Quando examinamos o custo operacional da cabotagem brasileira, lidamos de forma geral com três itens básicos: mão-de-obra (e seus encargos), combustível e seguro das embarcações. Com relação à mão-de-obra, a lei não trouxe qualquer novidade ou regramento novo de impacto. Por sua vez, ela é omissa no que diz respeito ao segundo item, tendo perdido a oportunidade de criar regras que pudessem beneficiar as EBNs. Por fim, a nova lei permitiu que as EBNs contratem seguro e resseguro das embarcações no exterior, possibilidade essa que sempre existiu através das apólices emitidas pelos denominados de P&I Clubs (Protection and Indeminity). O que se percebe, portanto, é que com relação ao custo operacional as novas regras parecem não ter trazido grandes estímulos.
Tem-se, ainda, que a nova lei teve vetado importante regime tributário de incentivo à modernização e expansão de estrutura portuária (denominado Reporto), estabelecido pela Lei 11.033/2004 e que estava em vigor até dezembro de 2020. Tal fato igualmente foi visto como um banho de água fria nas expectativas do mercado.
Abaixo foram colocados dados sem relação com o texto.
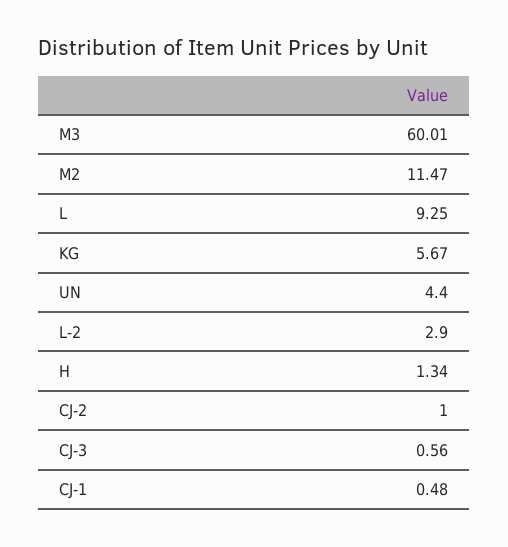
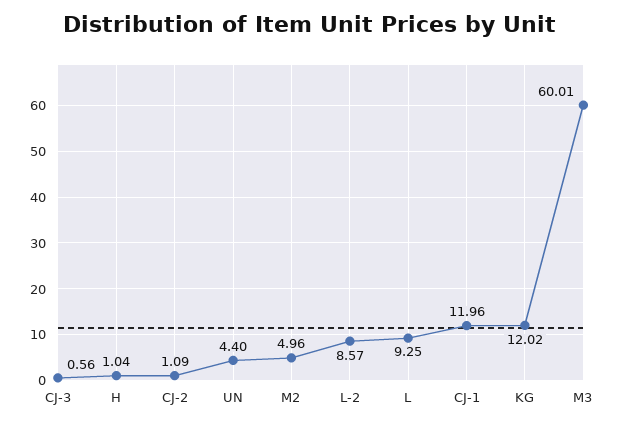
  {
    "M3": 60.01,
-   "M2": 11.47,
+   "M2": 4.96,
    "L": 9.25,
-   "KG": 5.67,
+   "KG": 12.02,
    "UN": 4.4,
-   "L-2": 2.9,
+   "L-2": 8.57,
-   "H": 1.34,
+   "H": 1.04,
-   "CJ-2": 1,
+   "CJ-2": 1.09,
    "CJ-3": 0.56,
-   "CJ-1": 0.48
+   "CJ-1": 11.96
  }

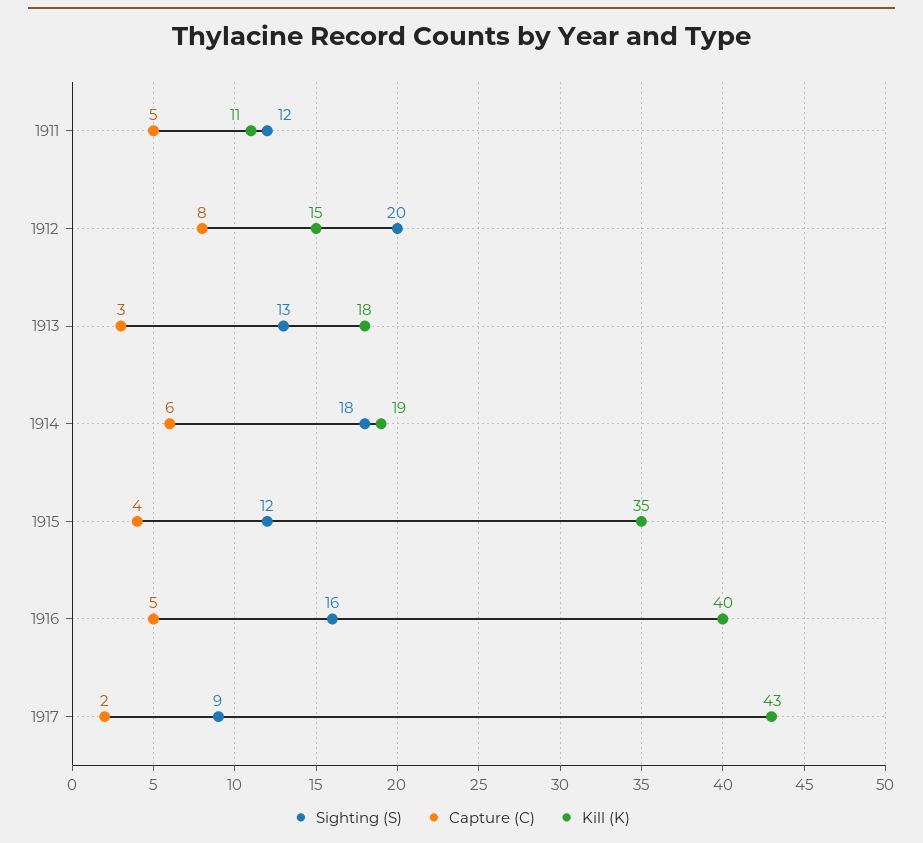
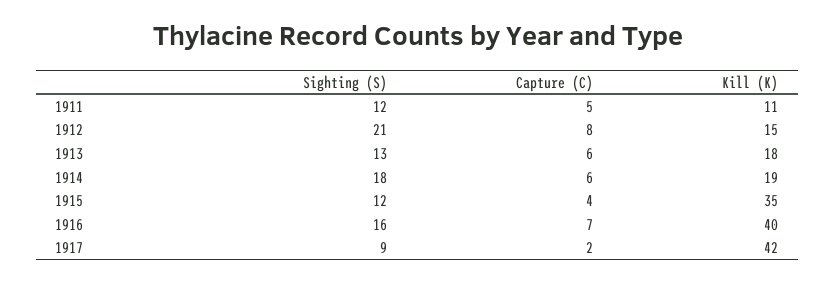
  {
    "Sighting (S)": {
      "1911": 12,
-     "1912": 20,
+     "1912": 21,
      "1913": 13,
      "1914": 18,
      "1915": 12,
      "1916": 16,
      "1917": 9
    },
    "Capture (C)": {
      "1911": 5,
      "1912": 8,
-     "1913": 3,
+     "1913": 6,
      "1914": 6,
      "1915": 4,
-     "1916": 5,
+     "1916": 7,
      "1917": 2
    },
    "Kill (K)": {
      "1911": 11,
      "1912": 15,
      "1913": 18,
      "1914": 19,
      "1915": 35,
      "1916": 40,
-     "1917": 43
+     "1917": 42
    }
  }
Esse cenário até poderá ser diferente quando falamos do mercado de cabotagem para navios de contêineres, no qual se espera um discreto crescimento com a possível vinda de navios para atender à demanda brasileira, mas que, na visão de alguns especialistas, não trará impactos suficientes para proporcionar uma redução de custos significante.
De fato, durante a tramitação do projeto de lei (BR do Mar), muito se discutiu acerca de uma possível concentração de mercado com a abertura para o afretamento de embarcações por subsidiárias estrangeiras. Neste particular, é importante que se deixe claro que o Conselho Administrativo de Defesa Econômica (Cade) leva sempre em consideração a queda de barreiras e a abertura do mercado, ainda que possa prejudicar o mercado nacional. Não obstante, especialistas do setor de defesa econômica preveem uma concentração, seja pelos acordos que poderão ser operados entre as EBNs e subsidiárias estrangeiras, seja pelas possíveis e já bradadas fusões entre os armadores. É aguardar para ver se tais previsões irão se concretizar.
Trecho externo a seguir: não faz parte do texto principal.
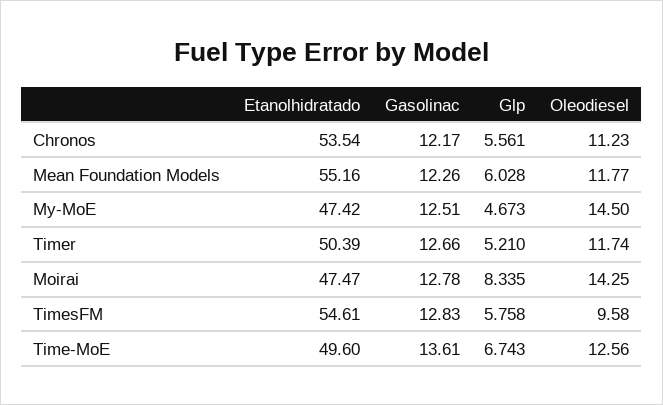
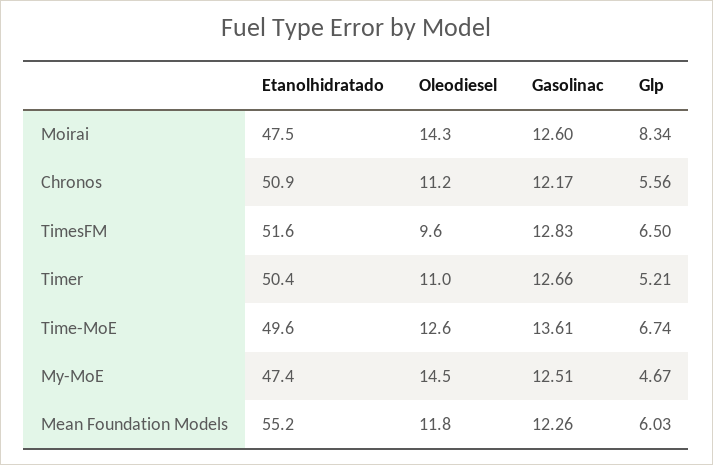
  {
    "Etanolhidratado": {
-     "Chronos": 53.54,
+     "Chronos": 50.9,
      "Mean Foundation Models": 55.16,
      "My-MoE": 47.42,
      "Timer": 50.39,
      "Moirai": 47.47,
-     "TimesFM": 54.61,
+     "TimesFM": 51.6,
      "Time-MoE": 49.6
    },
    "Gasolinac": {
      "Chronos": 12.17,
      "Mean Foundation Models": 12.26,
      "My-MoE": 12.51,
      "Timer": 12.66,
-     "Moirai": 12.78,
+     "Moirai": 12.6,
      "TimesFM": 12.83,
      "Time-MoE": 13.61
    },
    "Glp": {
      "Chronos": 5.561,
      "Mean Foundation Models": 6.028,
      "My-MoE": 4.673,
      "Timer": 5.21,
      "Moirai": 8.335,
-     "TimesFM": 5.758,
+     "TimesFM": 6.5,
      "Time-MoE": 6.743
    },
    "Oleodiesel": {
      "Chronos": 11.23,
      "Mean Foundation Models": 11.77,
      "My-MoE": 14.5,
-     "Timer": 11.74,
+     "Timer": 11,
      "Moirai": 14.25,
      "TimesFM": 9.58,
      "Time-MoE": 12.56
    }
  }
A BR do Mar deverá trazer mais segurança jurídica para a navegação de cabotagem? Em quais aspectos?
Bernardo Mendes Vianna e Erika Chaves: Para que possamos falar de segurança jurídica, dependeremos ainda de futura regulamentação, por meio de Decreto do Poder Executivo e atos normativos da Antaq.
Referida regulamentação se afigura de suma importância para a análise no tocante à segurança jurídica conferida por essa lei, tendo em vista que, dentre outros aspectos, permitirá que os interessados possam conhecer as regras que regerão suas habilitações e permanência no Programa de Estímulo BR do Mar, o que não foi estabelecido, tampouco detalhado na lei.